-- Text block --

Corporate Worship Gives Us the Experience of the Embodied

    Series: 52 Reasons
    January 8, 2021
    George Robertson
    Exodus 3:12
    “He said, ‘But I will be with you, and this shall be the sign for you, that I have sent you: when you have brought the people out of Egypt, you shall serve God on this mountain.’”
     


     
    This benefit of corporate worship has been highlighted by its absence during the pandemic. Our communications team has done an excellent job of enabling us to worship via livestream. They have worked hard to make it as real as possible for us as we join together in worship from our living rooms. But we must admit there is no substitute for really being together, looking around the sanctuary and seeing our brothers and sisters.

    Writing on Christmas Eve, Esau McCaulley, an assistant professor of New Testament at Wheaton College, recently articulated this in an opinion piece for The New York Times:


    If bodies and physical spaces are really means by which we attempt to encounter God on earth, something immeasurable is lost when worship goes virtual. This loss becomes all the more acute during the holiday season, a time when churches are usually filled with candles, flowers and flowing vestments. Instead, the choir stalls and pews will be largely empty. [2]

    We know that the entire Bible is the Word of God, not just the red words which indicate the words of Jesus. However, there are words in quotation marks which convey that God is speaking directly to someone in the narrative. God makes five such statements in this narrative. Let me remind you what they are:

    “I will be with you” (3:12)

-- Material shown --
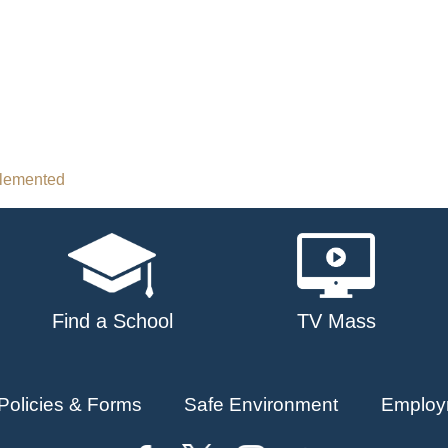
plemented
Find a School
TV Mass
Policies & Forms
Safe Environment
Employ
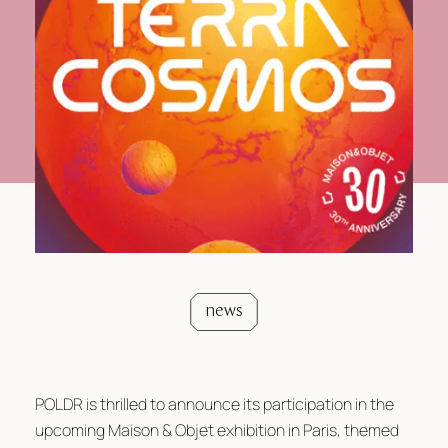
news
POLDR is thrilled to announce its participation in the
upcoming Maison & Objet exhibition in Paris, themed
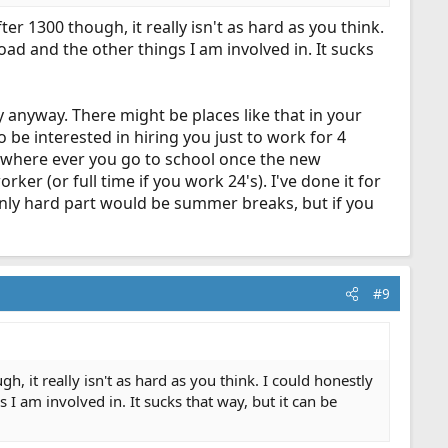
er 1300 though, it really isn't as hard as you think.
oad and the other things I am involved in. It sucks
y anyway. There might be places like that in your
o be interested in hiring you just to work for 4
ar where ever you go to school once the new
rker (or full time if you work 24's). I've done it for
he only hard part would be summer breaks, but if you
#9
gh, it really isn't as hard as you think. I could honestly
 I am involved in. It sucks that way, but it can be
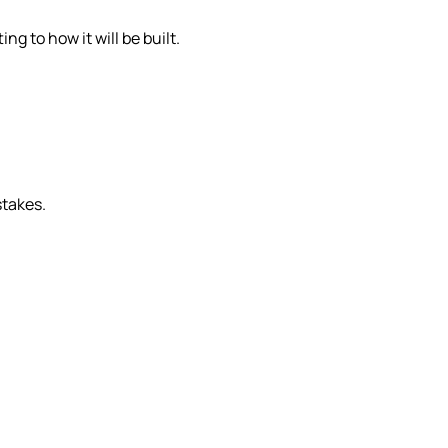
g to how it will be built.
stakes.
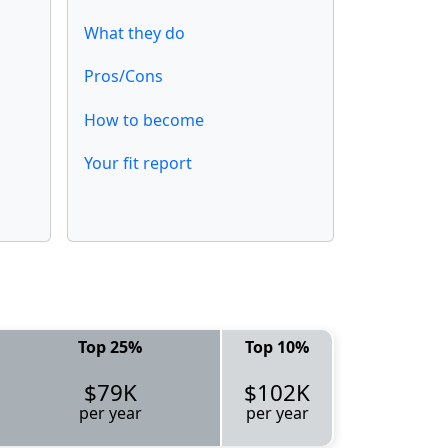
What they do
Pros/Cons
How to become
Your fit report
Top 25%
Top 10%
$79K
$102K
per year
per year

-- Work instructions --
Continue the article on corporate worship from the end of its last line.

-- Result for this task --
    “I am who I am” (3:14)
    “What’s in your hand? … Stretch forth your hand ... Pour it on the ground” (4:2-9)
    “I will speak and will teach you what to say” (4:11-12)
    “He will speak for you ... take this staff” (4:14)

    These are remarkable statements by God, but what is also amazing is the way Moses protests after each one. Speaking to God in the burning bush, Moses flatly denies that God’s word can be trusted (4:1). This is impertinence! [1] But just the kind of impertinence we are experts in! God provides Moses an objective sign for each of the promises he gave him in the first part of this passage. He works the same way for us through corporate worship. Why does God grant us this assurance? Because we need it.

    God gives us days of worship where we gather and a minister of the gospel stands up and preaches God’s Word. In other words, God incarnates his Word to us. He also uses us to minister to another. As we sit next to one another, he incarnates his word to us because each Christian is indwelt by the Holy Spirit. We can’t explain it, but somehow God’s Word becomes more certain to us when it is incarnated by another person and repeated to us in worship. It can’t be duplicated in any other way. We need the experience of the embodied. 

    While the pandemic has often kept us apart from one another, therefore limiting the experience of the embodied we need so much, the pandemic has not limited God's ability to be with us. At Christmas we celebrated the ultimate embodying accomplish in Christ – Immanuel, God with us (Matthew 1:23). When Jesus ascended to Heaven, he left the Holy Spirit (John 16:7) who indwells all those who are believers in Christ (Ezekiel 36:27; 1 Corinthians 3:16, 6:19). The Spirit binds us together as believers (Ephesians 4:3), spread apart as we may be.

    Virtual worship is certainly no substitute for gathering together in person, but God is not being hindered in his plan. In the meantime, we “long with impatience for those absent…[welcoming] them with gladness on their arrival.” [3]


    [1] Esau McCalley, “Why You Can’t Meet God Over Zoom,” The New York Times, December 24, 2020, https://www.nytimes.com/2020/12/24/opinion/zoom-church-christmas-covid-loss.html.
    [2] Stuart, D. K. (2006). Exodus (Vol. 2, pp. 123–124). Nashville: Broadman & Holman Publishers.
    [3] Augustine, Confessions, trans. Henry Chadwick (Oxford, 1998), 4.7.13.